**PROBLEM DESCRIPTION:**
Give again, word for word, every line below from the one that has "<source format=v>" through the one that has "assign stateOut[48:55] = state[112:119];", both included, and no others.

(Circuit design text data)
* * * * * * * * *

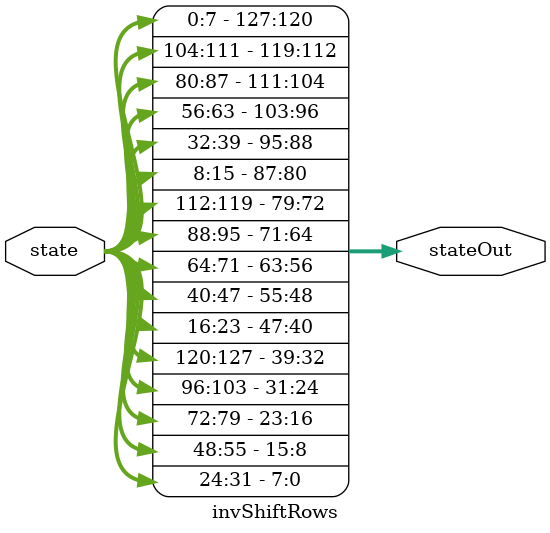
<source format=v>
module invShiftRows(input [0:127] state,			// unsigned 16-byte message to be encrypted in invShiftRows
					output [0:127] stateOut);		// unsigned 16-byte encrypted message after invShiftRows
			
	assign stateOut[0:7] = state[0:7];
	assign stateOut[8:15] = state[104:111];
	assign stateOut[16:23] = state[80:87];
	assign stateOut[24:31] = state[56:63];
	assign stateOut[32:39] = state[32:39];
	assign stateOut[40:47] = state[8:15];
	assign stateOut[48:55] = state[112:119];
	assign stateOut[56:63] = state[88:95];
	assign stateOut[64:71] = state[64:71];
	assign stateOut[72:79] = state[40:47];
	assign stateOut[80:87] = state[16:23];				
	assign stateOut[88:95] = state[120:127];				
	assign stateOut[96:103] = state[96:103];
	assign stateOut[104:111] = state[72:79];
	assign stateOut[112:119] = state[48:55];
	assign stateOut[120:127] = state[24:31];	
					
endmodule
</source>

* * * * * * * * *

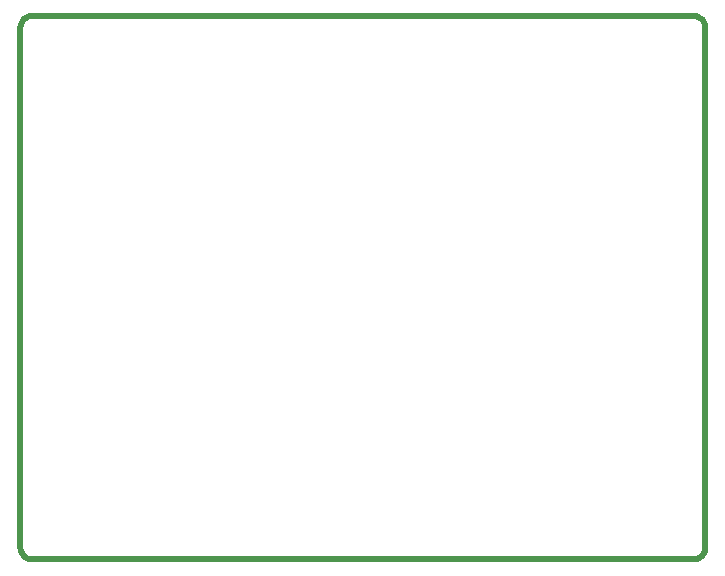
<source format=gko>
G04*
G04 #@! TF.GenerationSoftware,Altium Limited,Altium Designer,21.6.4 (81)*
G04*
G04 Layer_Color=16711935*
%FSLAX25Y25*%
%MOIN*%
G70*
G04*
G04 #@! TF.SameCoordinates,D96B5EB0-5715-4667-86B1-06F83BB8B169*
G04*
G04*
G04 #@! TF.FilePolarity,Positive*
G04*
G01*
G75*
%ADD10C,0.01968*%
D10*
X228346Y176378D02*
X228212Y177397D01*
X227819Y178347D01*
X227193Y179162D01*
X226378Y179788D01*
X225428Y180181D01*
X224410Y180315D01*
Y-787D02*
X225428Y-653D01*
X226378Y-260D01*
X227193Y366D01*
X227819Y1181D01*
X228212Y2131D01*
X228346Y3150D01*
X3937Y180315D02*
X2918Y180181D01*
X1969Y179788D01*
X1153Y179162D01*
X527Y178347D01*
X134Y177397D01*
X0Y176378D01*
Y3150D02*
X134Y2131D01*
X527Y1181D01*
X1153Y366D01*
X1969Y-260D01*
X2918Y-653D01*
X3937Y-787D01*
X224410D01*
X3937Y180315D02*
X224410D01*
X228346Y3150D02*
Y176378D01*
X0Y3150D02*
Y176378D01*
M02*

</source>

* * * * * * * * *

**EXERCISE RESULT:**
<source format=v>
module invShiftRows(input [0:127] state,			// unsigned 16-byte message to be encrypted in invShiftRows
					output [0:127] stateOut);		// unsigned 16-byte encrypted message after invShiftRows
			
	assign stateOut[0:7] = state[0:7];
	assign stateOut[8:15] = state[104:111];
	assign stateOut[16:23] = state[80:87];
	assign stateOut[24:31] = state[56:63];
	assign stateOut[32:39] = state[32:39];
	assign stateOut[40:47] = state[8:15];
	assign stateOut[48:55] = state[112:119];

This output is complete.